> ASSIGNMENT
The data below is to be returned in full and exactly.

> Entries taken from a collection
┌──

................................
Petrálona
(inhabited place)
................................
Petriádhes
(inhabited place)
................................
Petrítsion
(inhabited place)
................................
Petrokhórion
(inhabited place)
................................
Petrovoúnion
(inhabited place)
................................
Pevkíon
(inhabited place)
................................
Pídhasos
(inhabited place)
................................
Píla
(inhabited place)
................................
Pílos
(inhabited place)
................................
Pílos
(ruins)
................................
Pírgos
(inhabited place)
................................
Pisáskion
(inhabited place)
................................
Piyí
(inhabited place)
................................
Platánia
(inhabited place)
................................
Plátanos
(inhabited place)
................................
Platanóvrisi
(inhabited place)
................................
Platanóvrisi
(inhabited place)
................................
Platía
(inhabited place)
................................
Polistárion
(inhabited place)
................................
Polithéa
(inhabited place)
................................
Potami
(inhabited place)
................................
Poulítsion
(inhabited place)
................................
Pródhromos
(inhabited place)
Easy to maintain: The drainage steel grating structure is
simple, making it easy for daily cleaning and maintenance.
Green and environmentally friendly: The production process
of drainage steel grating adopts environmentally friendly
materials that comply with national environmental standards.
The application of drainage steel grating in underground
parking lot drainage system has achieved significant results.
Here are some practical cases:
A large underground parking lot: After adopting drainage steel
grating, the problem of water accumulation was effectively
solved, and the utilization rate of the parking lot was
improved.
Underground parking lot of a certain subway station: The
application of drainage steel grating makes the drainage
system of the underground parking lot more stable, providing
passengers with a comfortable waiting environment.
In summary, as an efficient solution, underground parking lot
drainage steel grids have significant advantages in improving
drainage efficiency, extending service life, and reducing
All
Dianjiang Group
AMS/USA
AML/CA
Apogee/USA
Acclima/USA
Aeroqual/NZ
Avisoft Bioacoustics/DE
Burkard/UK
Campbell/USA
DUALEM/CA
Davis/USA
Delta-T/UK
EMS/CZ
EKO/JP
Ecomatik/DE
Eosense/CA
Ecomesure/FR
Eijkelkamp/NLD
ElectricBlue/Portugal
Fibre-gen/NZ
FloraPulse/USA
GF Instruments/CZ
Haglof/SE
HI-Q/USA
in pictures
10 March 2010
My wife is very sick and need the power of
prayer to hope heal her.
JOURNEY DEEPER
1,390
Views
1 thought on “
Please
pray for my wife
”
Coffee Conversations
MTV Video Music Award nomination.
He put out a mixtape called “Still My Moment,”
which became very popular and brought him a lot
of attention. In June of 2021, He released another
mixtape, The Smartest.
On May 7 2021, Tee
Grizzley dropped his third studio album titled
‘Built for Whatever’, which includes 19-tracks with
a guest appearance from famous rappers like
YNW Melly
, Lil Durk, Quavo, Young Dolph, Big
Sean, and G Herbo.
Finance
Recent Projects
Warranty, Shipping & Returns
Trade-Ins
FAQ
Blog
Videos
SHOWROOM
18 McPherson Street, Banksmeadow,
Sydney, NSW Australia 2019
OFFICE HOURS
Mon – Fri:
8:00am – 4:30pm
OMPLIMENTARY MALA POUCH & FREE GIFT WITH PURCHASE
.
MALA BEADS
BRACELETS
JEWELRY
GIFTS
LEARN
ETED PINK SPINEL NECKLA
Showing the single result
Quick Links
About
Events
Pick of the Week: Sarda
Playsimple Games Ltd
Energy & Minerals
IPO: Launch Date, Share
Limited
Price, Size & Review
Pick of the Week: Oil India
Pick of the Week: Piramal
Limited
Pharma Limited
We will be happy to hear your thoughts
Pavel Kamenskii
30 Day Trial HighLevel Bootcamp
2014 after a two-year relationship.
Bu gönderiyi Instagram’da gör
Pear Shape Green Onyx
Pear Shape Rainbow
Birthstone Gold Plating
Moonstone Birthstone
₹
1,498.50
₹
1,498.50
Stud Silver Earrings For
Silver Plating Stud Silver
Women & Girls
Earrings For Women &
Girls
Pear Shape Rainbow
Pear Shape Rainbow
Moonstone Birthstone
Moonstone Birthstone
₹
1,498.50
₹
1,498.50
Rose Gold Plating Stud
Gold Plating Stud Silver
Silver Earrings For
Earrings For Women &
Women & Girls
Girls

└──

> YOUR SOLUTION
................................
Petrálona
(inhabited place)
................................
Petriádhes
(inhabited place)
................................
Petrítsion
(inhabited place)
................................
Petrokhórion
(inhabited place)
................................
Petrovoúnion
(inhabited place)
................................
Pevkíon
(inhabited place)
................................
Pídhasos
(inhabited place)
................................
Píla
(inhabited place)
................................
Pílos
(inhabited place)
................................
Pílos
(ruins)
................................
Pírgos
(inhabited place)
................................
Pisáskion
(inhabited place)
................................
Piyí
(inhabited place)
................................
Platánia
(inhabited place)
................................
Plátanos
(inhabited place)
................................
Platanóvrisi
(inhabited place)
................................
Platanóvrisi
(inhabited place)
................................
Platía
(inhabited place)
................................
Polistárion
(inhabited place)
................................
Polithéa
(inhabited place)
................................
Potami
(inhabited place)
................................
Poulítsion
(inhabited place)
................................
Pródhromos
(inhabited place)
Easy to maintain: The drainage steel grating structure is
simple, making it easy for daily cleaning and maintenance.
Green and environmentally friendly: The production process
of drainage steel grating adopts environmentally friendly
materials that comply with national environmental standards.
The application of drainage steel grating in underground
parking lot drainage system has achieved significant results.
Here are some practical cases:
A large underground parking lot: After adopting drainage steel
grating, the problem of water accumulation was effectively
solved, and the utilization rate of the parking lot was
improved.
Underground parking lot of a certain subway station: The
application of drainage steel grating makes the drainage
system of the underground parking lot more stable, providing
passengers with a comfortable waiting environment.
In summary, as an efficient solution, underground parking lot
drainage steel grids have significant advantages in improving
drainage efficiency, extending service life, and reducing
All
Dianjiang Group
AMS/USA
AML/CA
Apogee/USA
Acclima/USA
Aeroqual/NZ
Avisoft Bioacoustics/DE
Burkard/UK
Campbell/USA
DUALEM/CA
Davis/USA
Delta-T/UK
EMS/CZ
EKO/JP
Ecomatik/DE
Eosense/CA
Ecomesure/FR
Eijkelkamp/NLD
ElectricBlue/Portugal
Fibre-gen/NZ
FloraPulse/USA
GF Instruments/CZ
Haglof/SE
HI-Q/USA
in pictures
10 March 2010
My wife is very sick and need the power of
prayer to hope heal her.
JOURNEY DEEPER
1,390
Views
1 thought on “
Please
pray for my wife
”
Coffee Conversations
MTV Video Music Award nomination.
He put out a mixtape called “Still My Moment,”
which became very popular and brought him a lot
of attention. In June of 2021, He released another
mixtape, The Smartest.
On May 7 2021, Tee
Grizzley dropped his third studio album titled
‘Built for Whatever’, which includes 19-tracks with
a guest appearance from famous rappers like
YNW Melly
, Lil Durk, Quavo, Young Dolph, Big
Sean, and G Herbo.
Finance
Recent Projects
Warranty, Shipping & Returns
Trade-Ins
FAQ
Blog
Videos
SHOWROOM
18 McPherson Street, Banksmeadow,
Sydney, NSW Australia 2019
OFFICE HOURS
Mon – Fri:
8:00am – 4:30pm
OMPLIMENTARY MALA POUCH & FREE GIFT WITH PURCHASE
.
MALA BEADS
BRACELETS
JEWELRY
GIFTS
LEARN
ETED PINK SPINEL NECKLA
Showing the single result
Quick Links
About
Events
Pick of the Week: Sarda
Playsimple Games Ltd
Energy & Minerals
IPO: Launch Date, Share
Limited
Price, Size & Review
Pick of the Week: Oil India
Pick of the Week: Piramal
Limited
Pharma Limited
We will be happy to hear your thoughts
Pavel Kamenskii
30 Day Trial HighLevel Bootcamp
2014 after a two-year relationship.
Bu gönderiyi Instagram’da gör
Pear Shape Green Onyx
Pear Shape Rainbow
Birthstone Gold Plating
Moonstone Birthstone
₹
1,498.50
₹
1,498.50
Stud Silver Earrings For
Silver Plating Stud Silver
Women & Girls
Earrings For Women &
Girls
Pear Shape Rainbow
Pear Shape Rainbow
Moonstone Birthstone
Moonstone Birthstone
₹
1,498.50
₹
1,498.50
Rose Gold Plating Stud
Gold Plating Stud Silver
Silver Earrings For
Earrings For Women &
Women & Girls
Girls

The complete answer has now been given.